Note that some write-up is requested for each program.
If using the Biostat linux computers:
Remember that if you did not discover how to put the
source ~statgen/.statgen.cshrc
into your own .cshrc (or equiv.)
file, you will need to give this command each
time you log on, to access the statgen programs.
Alternatively, you may wish to try the more modern
fastPHASE, which is available through
Mathew Stephens page at Chicago.
Here
are the full
instructions for the PHASE software, if you need
them, or are interested in understanding the input format etc.
(The PHASE instructions are still here as of April 25, 2012.)
Here are the data on 6 individuals at 5 SNP loci that you applied Clark's algorithm to in Homework 6. Each row is one individual.
10, 10, 10, 10, 10 |
00, 00, 00, 11, 10 |
00, 00, 00, 10, 00 |
10, 10, 10, 11, 00 |
11, 11, 11, 11, 00 |
00, 00, 00, 10, 11 |
To run PHASE:
Write a couple of brief paragraphs explaining the output, and comparing your estimates with the estimates you got from Clark's algorithm in your Homework 6.
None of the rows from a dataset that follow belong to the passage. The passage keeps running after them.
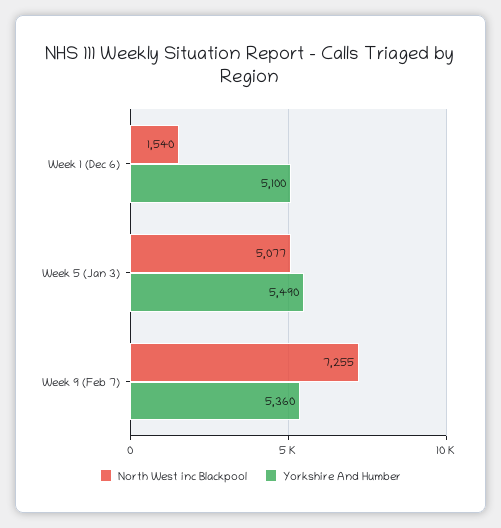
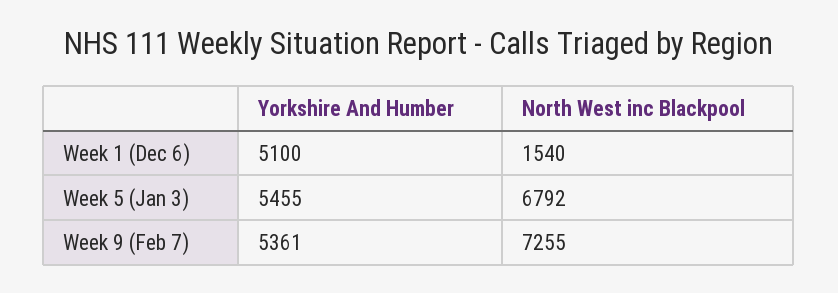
North West inc Blackpool, Week 5 (Jan 3): 5077 -> 6792
Yorkshire And Humber, Week 5 (Jan 3): 5490 -> 5455
Yorkshire And Humber, Week 9 (Feb 7): 5360 -> 5361

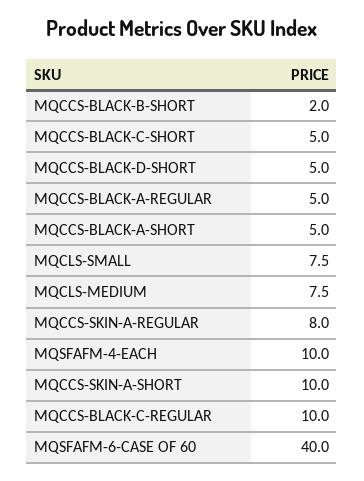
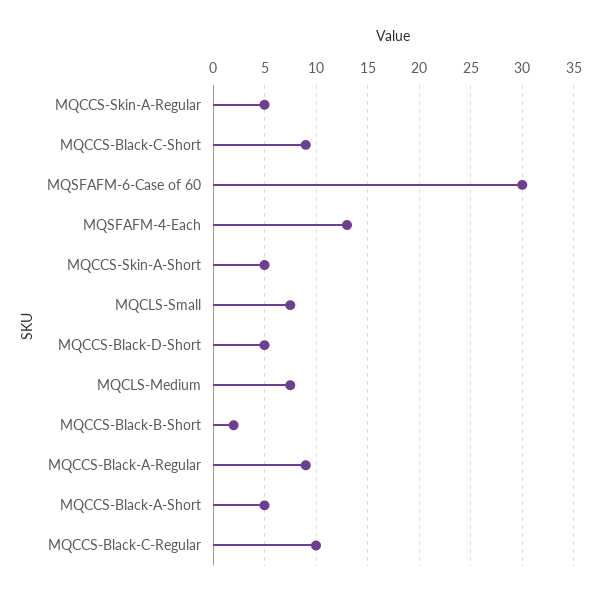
MQCCS-BLACK-C-SHORT: 5 -> 9
MQCCS-BLACK-A-REGULAR: 5 -> 9
MQCCS-SKIN-A-REGULAR: 8 -> 5
MQSFAFM-4-EACH: 10 -> 13
MQCCS-SKIN-A-SHORT: 10 -> 5
MQSFAFM-6-CASE OF 60: 40 -> 30

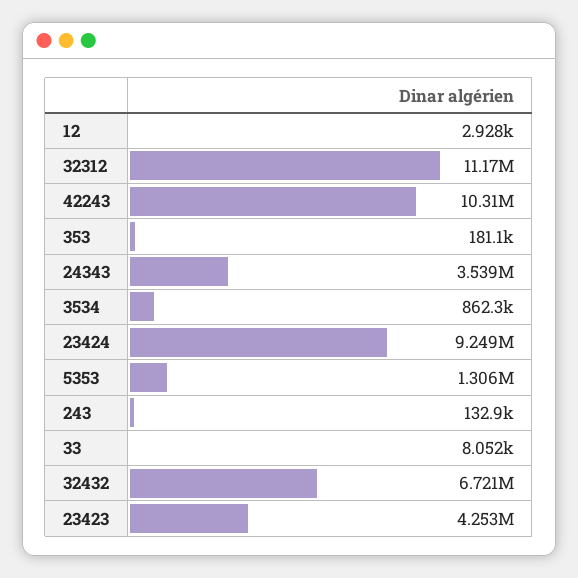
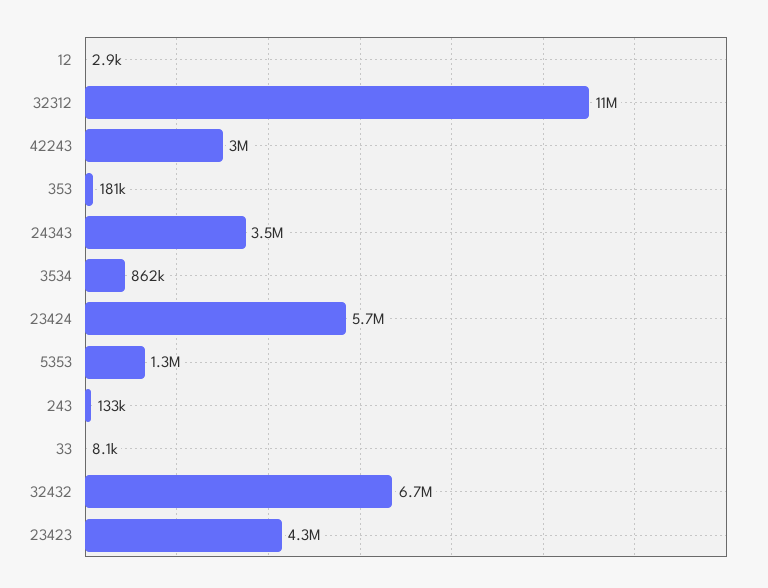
42243: 10310000 -> 3000000
23424: 9249000 -> 5700000

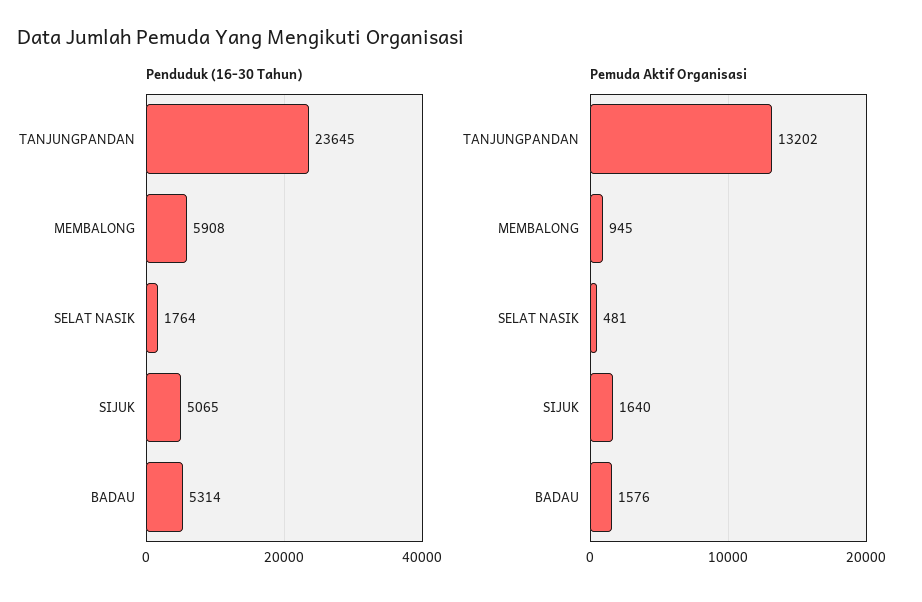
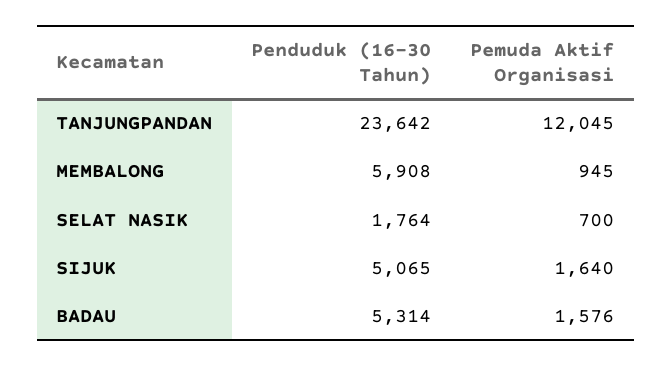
Penduduk (16-30 Tahun), TANJUNGPANDAN: 23645 -> 23642
Pemuda Aktif Organisasi, TANJUNGPANDAN: 13202 -> 12045
Pemuda Aktif Organisasi, SELAT NASIK: 481 -> 700

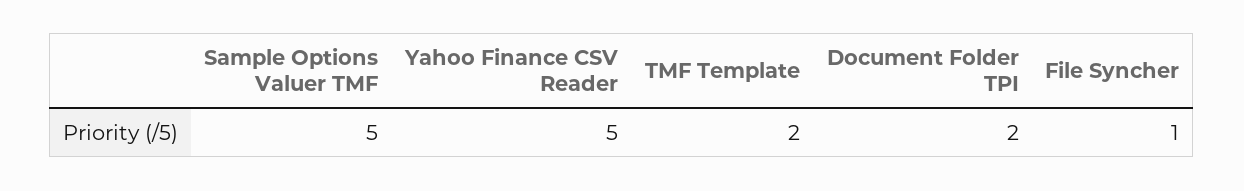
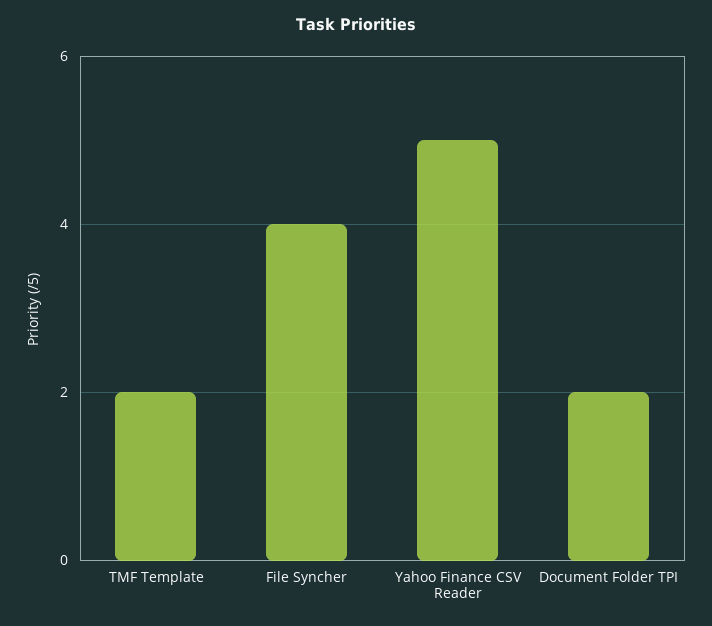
Sample Options Valuer TMF: 5 -> none
File Syncher: 1 -> 4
The data file ibd_test1.markers
gives marker genotypes at 2000 very closely linked SNPS for 8 individuuls.
The parameter file ibd_haplo.par
specifies the input data file and gives a number of other parameters
it will use in running ibd_haplo.
Download these two files to wherever you are running MORGAN prgrams.
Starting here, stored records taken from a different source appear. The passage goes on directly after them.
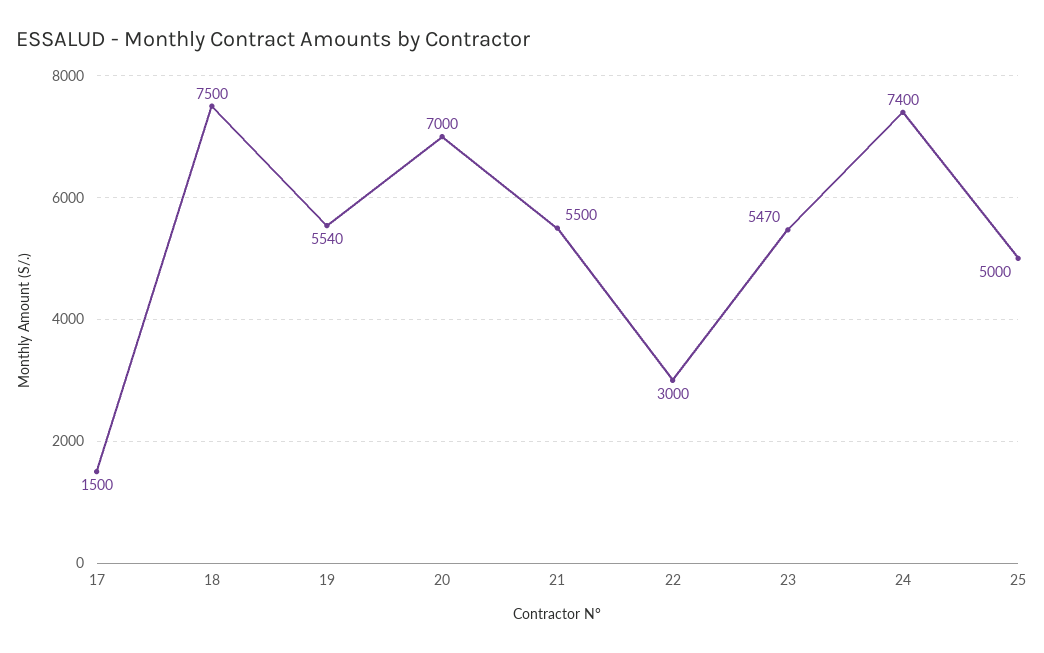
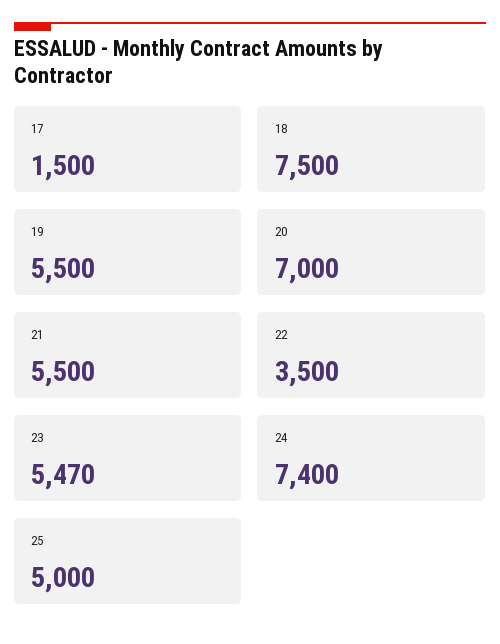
19: 5540 -> 5500
22: 3000 -> 3500

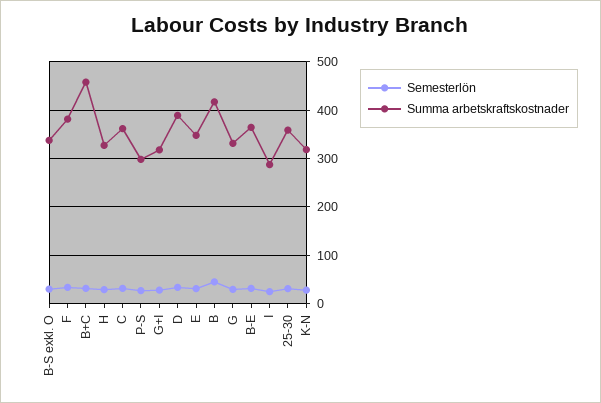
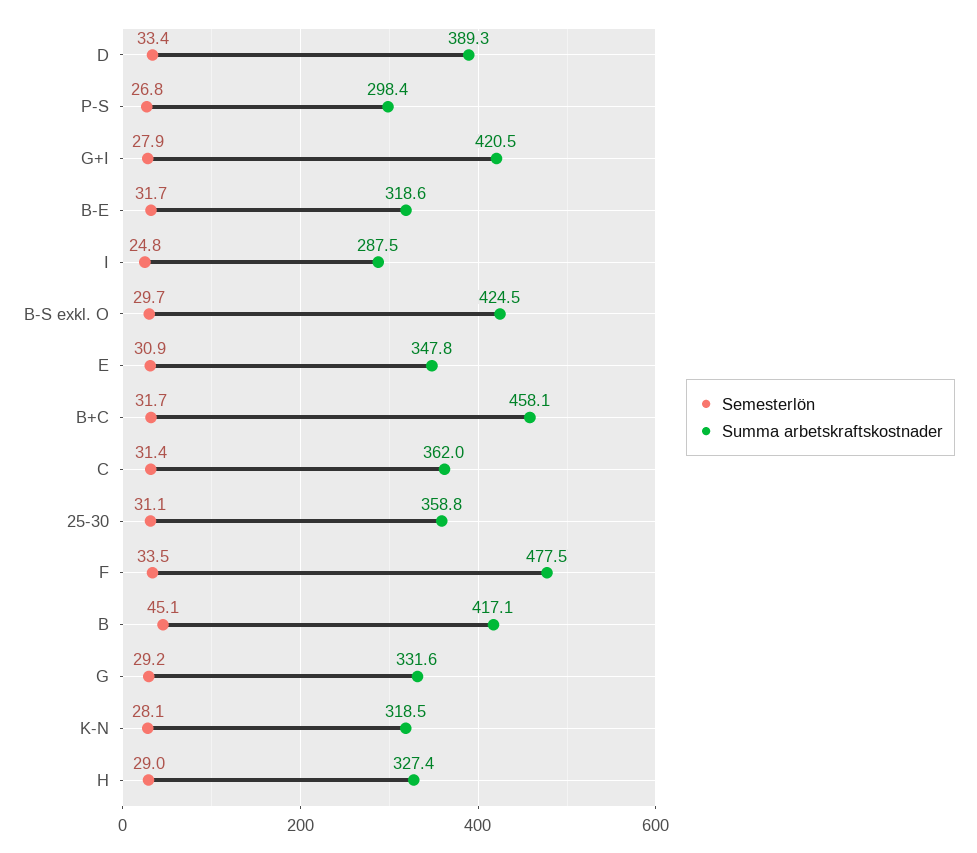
Summa arbetskraftskostnader, B-S exkl. O: 340 -> 424.5
Summa arbetskraftskostnader, F: 380 -> 477.5
Summa arbetskraftskostnader, G+I: 320 -> 420.5
Summa arbetskraftskostnader, B-E: 360 -> 318.6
Check your system knows where to find the program by saying
% which ibd_haplo
You may now run ibd_haplo by saying
% ibd_haplo haplo_pair.par > haplo_pair.out
You will have some descriptive but not very useful output in the file
haplo_pair.out. The useful output is in the file
qibd_lab3.out (This file name was specified in the parameter file).
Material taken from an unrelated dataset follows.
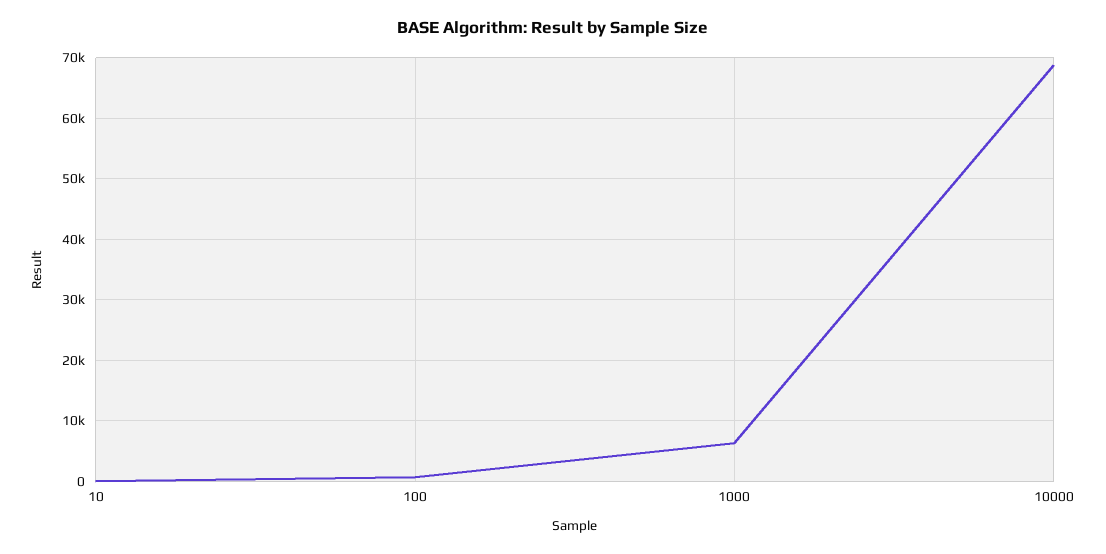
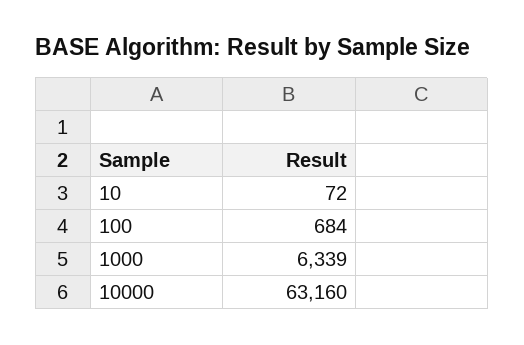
10000: 69000 -> 63160

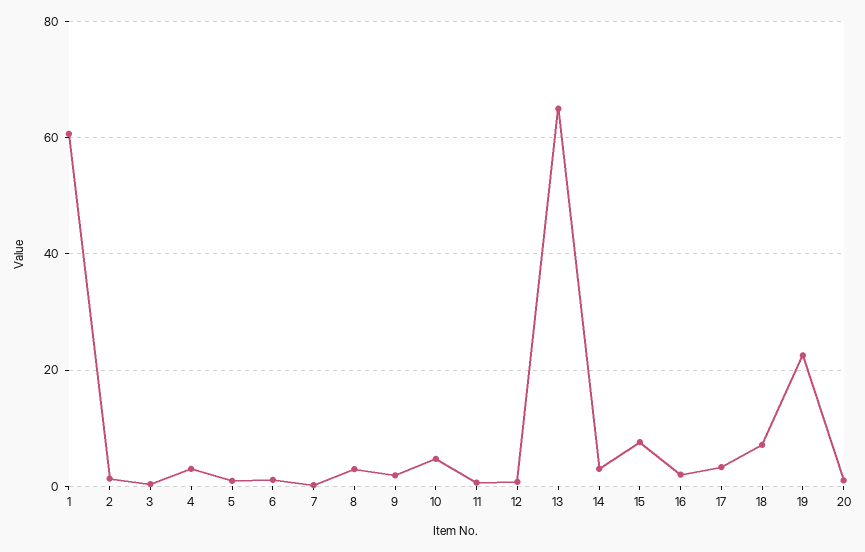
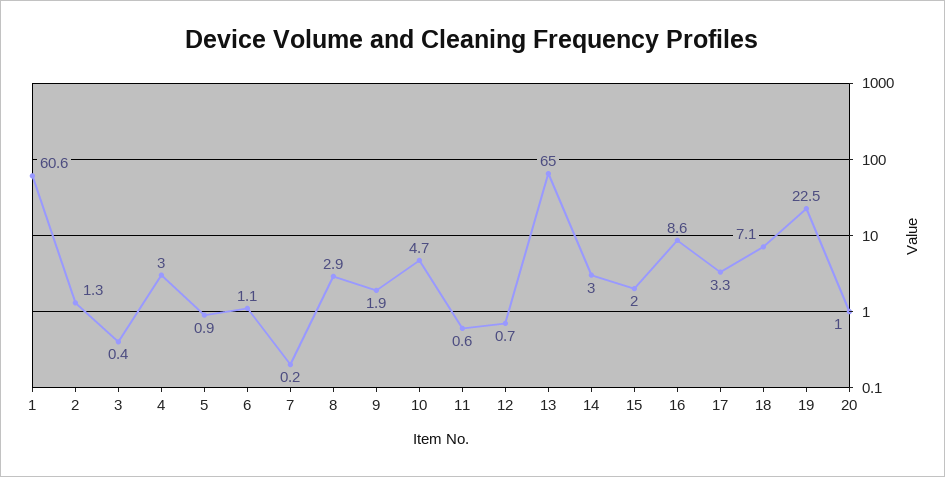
15: 8 -> 2
16: 2 -> 8.6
This file contains about 16000 lines, one for each if the 2000 markers
for each of the 8 individuals.
Each line, apart from the header lines, consists of 4 numbers:
Marker number, Marker position (in Mbp), ibd-probability, non-ibd probability
Find some segments of inferred ibd between the two chromosomes of any
of these 8 individuals -- that is, high probabilties in the third column of the
output. You should be able to find at least 3 segments in total.
Wrte a brief paragraph, specifying
the individual, and the marker numbers/positions of these segments.
Hint: I did it quite crudely, by searching for the pattern
of three spaces followed by 0.9, and then I also tried
three spaces followed by 0.8 to find other less certain segments.
ibd_haplo is still not so user friendly; it is a work in progress.